At this point, malignancy was suspected but no diagnosis was made. The patient underwent splenectomy with hilar lymph node excision. Liver and right TMJ biopsies were also performed.
Histopathology revealed the diagnosis of angiosarcoma of the spleen (Figure 4) with multiple liver and lymph nodes metastases, while the biopsy of the right TMJ proved to be an odontogenic myxofibroma (Figure 5). The patient received four courses of chemotherapy (including 400 mg Avastin, 60 mg cisplatinum, 60 mg lopisomal doxorubicin (Caelyx), and 3 g m–2 ifosfamide for two days and 3 g of mesna for two days 3 g m–2 ). He was given an additional six radiotherapy sessions of 2000 cGy each for the lumbar spine.
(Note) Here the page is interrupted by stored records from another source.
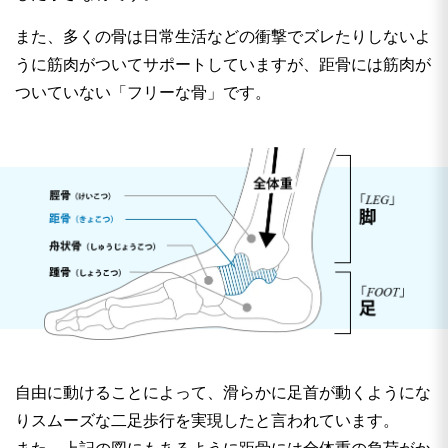
また、多くの骨は日常生活などの衝撃でズレたりしないよ
うに筋肉がついてサポートしていますが、距骨には筋肉が
ついていない「フリーな骨」です。
自由に動けることによって、滑らかに足首が動くようにな
りスムーズな二足歩行を実現したと言われています。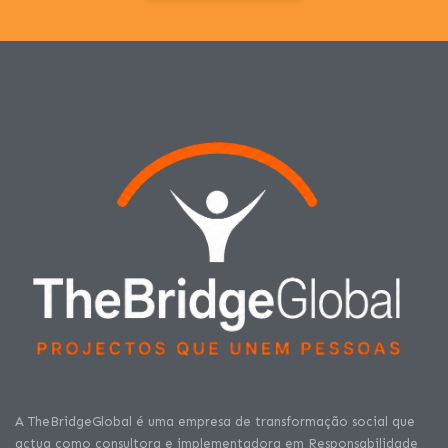
A TheBridgeGlobal é uma empresa de transformação social que
actua como consultora e implementadora em Responsabilidade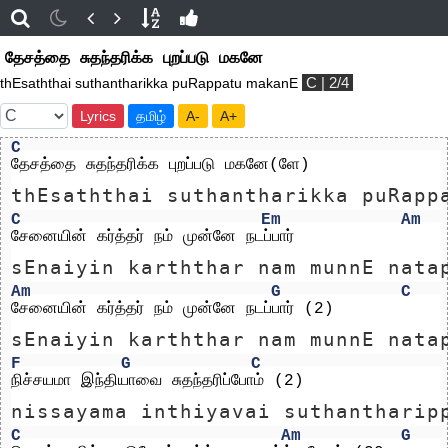
தேசத்தை சுதந்தரிக்க புறப்படு மகனே
C | 2/4
thEsaththai suthantharikka puRappatu makanE
Lyrics
தமிழ்
A-
A+
C
தேசத்தை சுதந்தரிக்க புறப்படு மகனே(ளே)
thEsaththai suthantharikka puRapp
C
Em
Am
சேனையின் கர்த்தர் நம் முன்னே நடப்பார்
sEnaiyin karththar nam munnE nata
Am
G
C
சேனையின் கர்த்தர் நம் முன்னே நடப்பார் (2)
sEnaiyin karththar nam munnE nata
F
G
C
நிச்சயமா இந்தியாவை சுதந்தரிப்போம் (2)
nissayama inthiyavai suthantharip
C
Am
G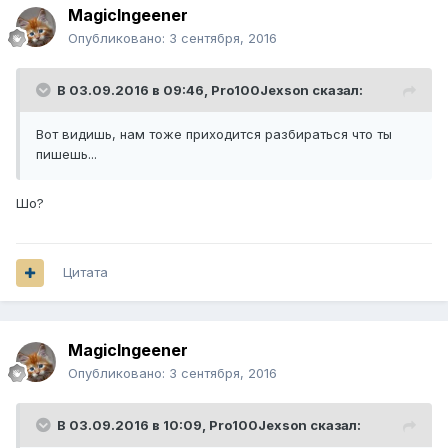
MagicIngeener
Опубликовано:
3 сентября, 2016
В 03.09.2016 в 09:46,
Pro100Jexson
сказал:
Вот видишь, нам тоже приходится разбираться что ты
пишешь...
Шо?
Цитата
MagicIngeener
Опубликовано:
3 сентября, 2016
В 03.09.2016 в 10:09,
Pro100Jexson
сказал: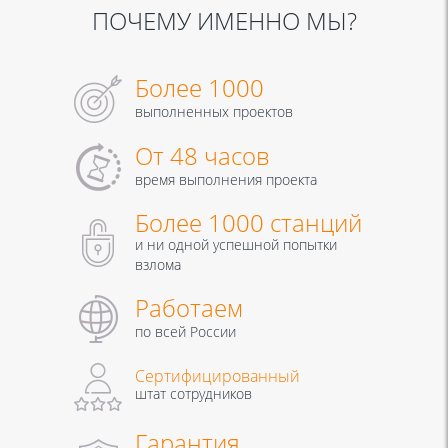
ПОЧЕМУ ИМЕННО МЫ?
Более 1000
выполненных проектов
От 48 часов
время выполнения проекта
Более 1000 станций
и ни одной успешной попытки
взлома
Работаем
по всей России
Сертифицированный
штат сотрудников
Гарантия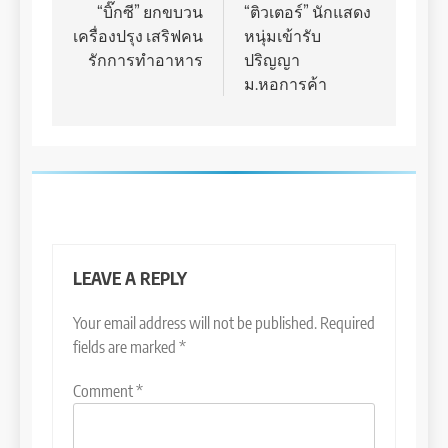
navigation
“บิ๊กซี” ยกขบวน
“ติวเตอร์” นักแสดง
เครื่องปรุง เสริฟคน
หนุ่มเข้ารับ
รักการทำอาหาร
ปริญญา
ม.หอการค้า
LEAVE A REPLY
Your email address will not be published.
Required
fields are marked
*
Comment
*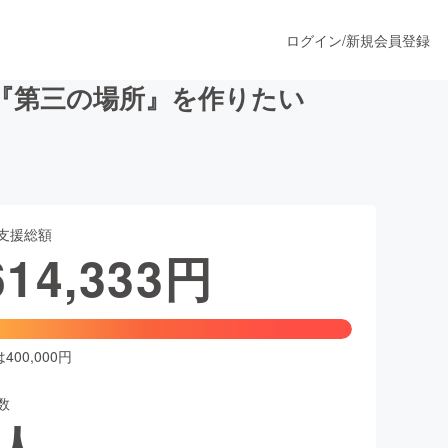
ログイン
/
新規会員登録
『第三の場所』を作りたい
うすぐ公開されます
支援総額
プロダクト
614,333
円
ファッション
スポーツ
00,000円
数
ア
ソーシャルグッド
人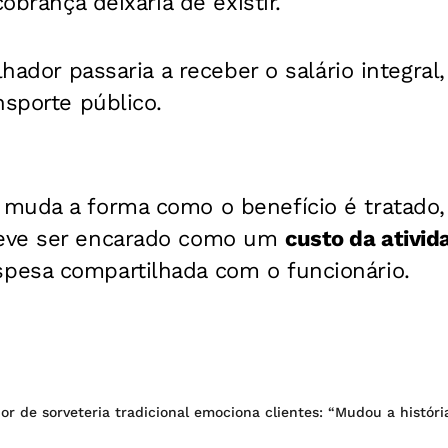
cobrança deixaria de existir.
lhador passaria a receber o salário integral
nsporte público.
muda a forma como o benefício é tratado
eve ser encarado como um
custo da ativi
esa compartilhada com o funcionário.
r de sorveteria tradicional emociona clientes: “Mudou a históri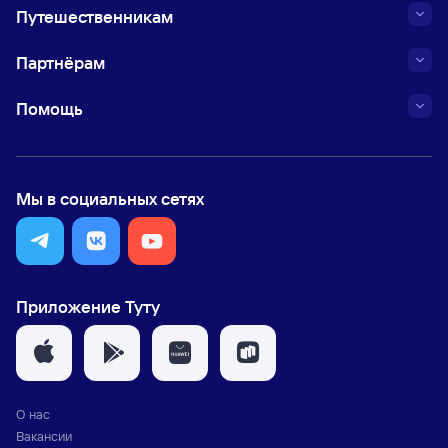
Путешественникам
Партнёрам
Помощь
Мы в социальных сетях
Приложение Туту
О нас
Вакансии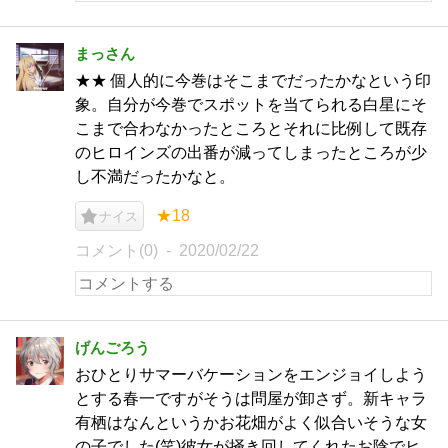
まっさん
★★ 個人的に今巻はそこまでだったかなという印
象。自分が今巻でスポットを当てられる白星にそ
こまで合わなかったところとそれに比例して既存
のヒロインズの出番が減ってしまったところが少
し不満だったかなと。
★18
ナイス
コメント(0)
2020/02/22
げんごろう
おひとりサマーバケーションをエンジョイしよう
とする春一ですがそうは問屋が卸さず。新キャラ
有栖はなんというかお花畑がよく似合いそうな女
の子でした(笑)彼女が掻き回してくれたお陰でヒ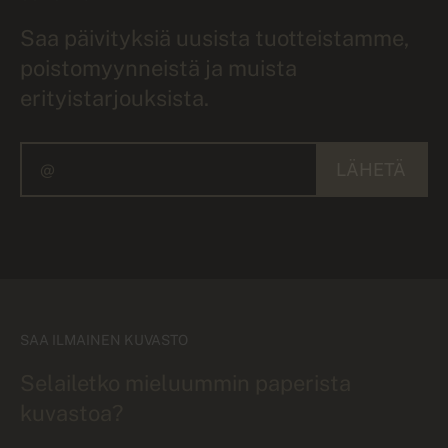
Saa päivityksiä uusista tuotteistamme,
poistomyynneistä ja muista
erityistarjouksista.
LÄHETÄ
SAA ILMAINEN KUVASTO
Selailetko mieluummin paperista
kuvastoa?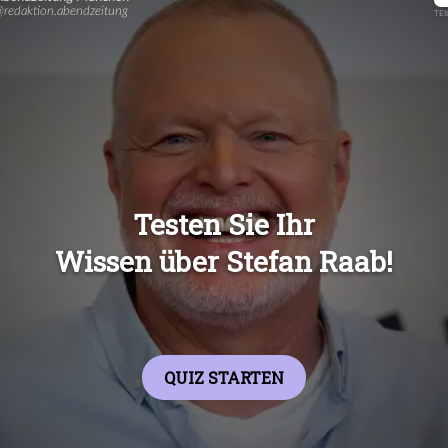
Übers
Übers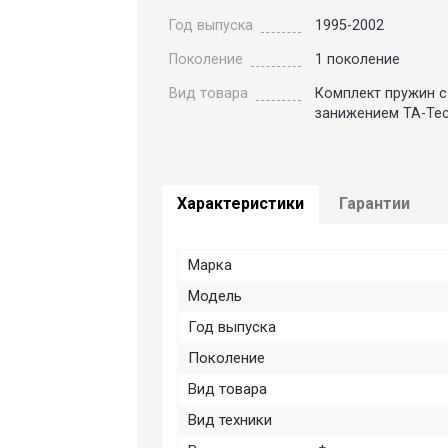
Год выпуска
1995-2002
Поколение
1 поколение
Вид товара
Комплект пружин с
занижением TA-Tec
Характеристики
Гарантии
Марка
Модель
Год выпуска
Поколение
Вид товара
Вид техники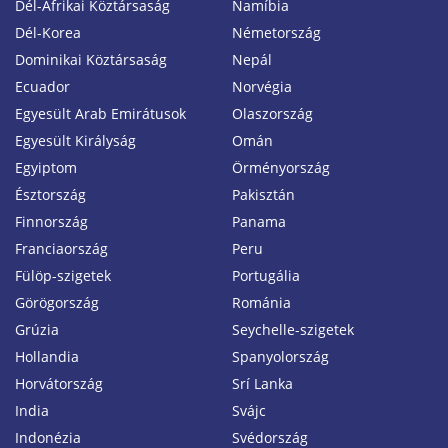
Dél-Afrikai Köztársaság
Namíbia
Dél-Korea
Németország
Dominikai Köztársaság
Nepál
Ecuador
Norvégia
Egyesült Arab Emirátusok
Olaszország
Egyesült Királyság
Omán
Egyiptom
Örményország
Észtország
Pakisztán
Finnország
Panama
Franciaország
Peru
Fülöp-szigetek
Portugália
Görögország
Románia
Grúzia
Seychelle-szigetek
Hollandia
Spanyolország
Horvátország
Srí Lanka
India
Svájc
Indonézia
Svédország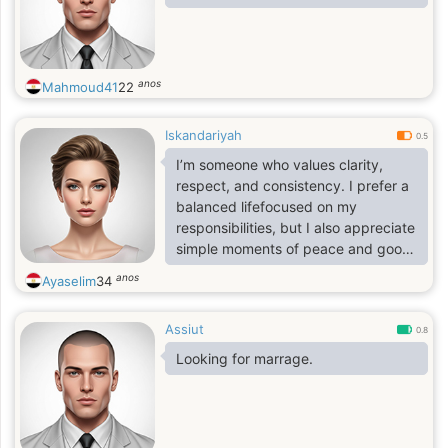
anos
Mahmoud41
22
Iskandariyah
0.5
I’m someone who values clarity,
respect, and consistency. I prefer a
balanced lifefocused on my
responsibilities, but I also appreciate
simple moments of peace and good
conversation. I tend to observe more
anos
Ayaselim
34
than I speak at first, but I open up
naturally with the right person. I
Assiut
believe in honesty, emotional
0.8
maturity, and treating people with
Looking for marrage.
intention.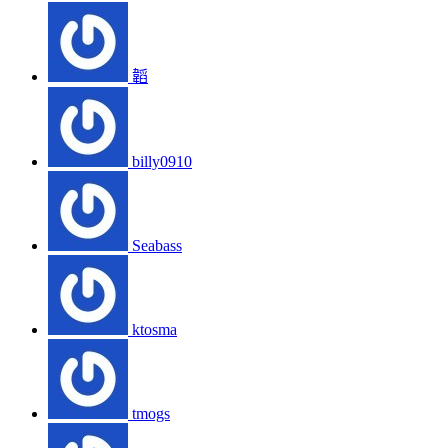
韜
billy0910
Seabass
ktosma
tmogs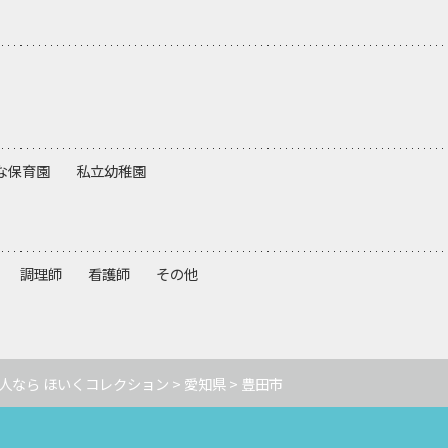
な保育園
私立幼稚園
調理師
看護師
その他
人なら ほいくコレクション
>
愛知県
> 豊田市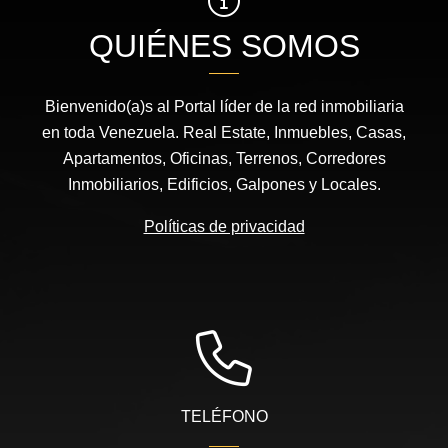
QUIÉNES SOMOS
Bienvenido(a)s al Portal líder de la red inmobiliaria
en toda Venezuela. Real Estate, Inmuebles, Casas,
Apartamentos, Oficinas, Terrenos, Corredores
Inmobiliarios, Edificios, Galpones y Locales.
Políticas de privacidad
TELÉFONO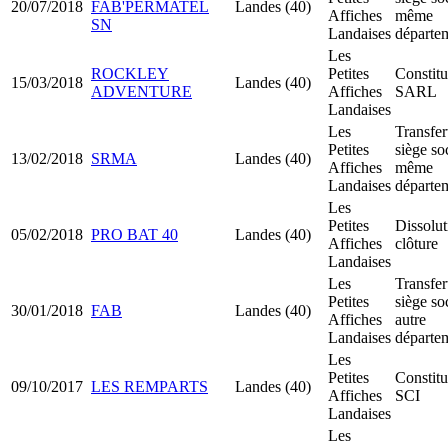
20/07/2018
FAB'PERMATEL
Landes (40)
Affiches
même
SN
Landaises
départe
Les
ROCKLEY
Petites
Constitu
15/03/2018
Landes (40)
ADVENTURE
Affiches
SARL
Landaises
Les
Transfer
Petites
siège so
13/02/2018
SRMA
Landes (40)
Affiches
même
Landaises
départe
Les
Petites
Dissolut
05/02/2018
PRO BAT 40
Landes (40)
Affiches
clôture
Landaises
Les
Transfer
Petites
siège so
30/01/2018
FAB
Landes (40)
Affiches
autre
Landaises
départe
Les
Petites
Constitu
09/10/2017
LES REMPARTS
Landes (40)
Affiches
SCI
Landaises
Les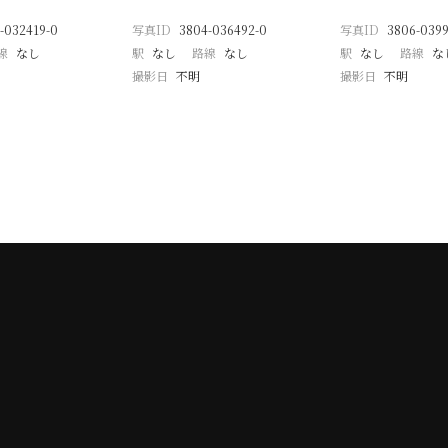
-032419-0
写真ID
3804-036492-0
写真ID
3806-0399
線
なし
駅
なし
路線
なし
駅
なし
路線
な
撮影日
不明
撮影日
不明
Two and a half months later, a follow-up CT scan showed an increase in the number and size of the hepatic lesions and the appearance of a new adrenal metastasis, indicating disease progression. The patient was started on palliation therapy, but died five months after his admission.
Discussion
Angiosarcoma is a mesenchymal malignancy of vascular origin and consists of atypical and anaplastic endothelial cell proliferation. It usually involves the spleen, soft tissue, breast, bone marrow and liver. The mean age at presentation is 55 years. Approximately 200 cases of PAS have been reported in literature, of which only 10 cases were in the paediatric age group. The outcome of paediatric PAS is typically bad, with only 20% of patients surviving for six months. The survival rate does not correlate with histological grade, tumour size, mitotic count, metastasis or mode of treatment; however, early diagnosis with splenectomy before rupture has a favourable effect on survival rate [2, 3].
Reported concomitant or synchronous neoplasms with PAS have included lymphoma and cancer of the breast, colon, kidneys and skin. The occurrence of synchronous benign tumour has not been reported previously [2].
Odontogenic myxofibroma was linked histologically to the Wharton's jelly of the umbilical cord. It is a locally aggressive benign neoplasm and rarely occurs in bony sites other than the alveolar regions of the maxilla or mandible. When it grows to a large size, it causes cortical expansion, rather than perforation, of the cortical bone. The body and posterior portion of the mandible are the favoured sites. Radiologically, the lesion appears as a radiolucency containing extremely delicate septae, giving it a multilocular or honeycomb appearance similar to an ameloblastoma, a giant cell granuloma or a fibrous dysplasia. The margins of the lesion are poorly defined and the roots of adjoining teeth may be displaced.
Although odontogenic myxofibromas are benign, they are locally invasive and therefore have a high recurrence rate following attempts of curettage. The overall prognosis for this lesion, however, is good [7, 8].
18FDG–PET scan is sensitive for detecting malignancy; however, avid FDG uptake is not specific for malignancy. Many false-positive cases were reported in benign neoplasms, such as pituitary adenoma, adrenal adenoma, thyroid follicular adenoma, salivary gland tumours (e.g. Warthin's tumour or pleomorphic adenoma) and colonic adenomatous polyps, and villous adenoma, ovarian thecoma and cystadenoma, giant cell tumour, aneurysmal bone cysts and leiomyoma. 18FDG–PET uptake has also been described in many fibro-osseous defects such as non-ossifying fibromas, fibrous cortical defects and cortical desmoids in paediatric patients mimicking metastasis [9, 10]. This is the first time in the literature that avid 18FDG uptake is reported in myxofibroma, which represents a false-positive PET finding. In addition, for the first time, FDG appearance in PAS and its synchronous occurrence with odontogenic myxofibroma are reported.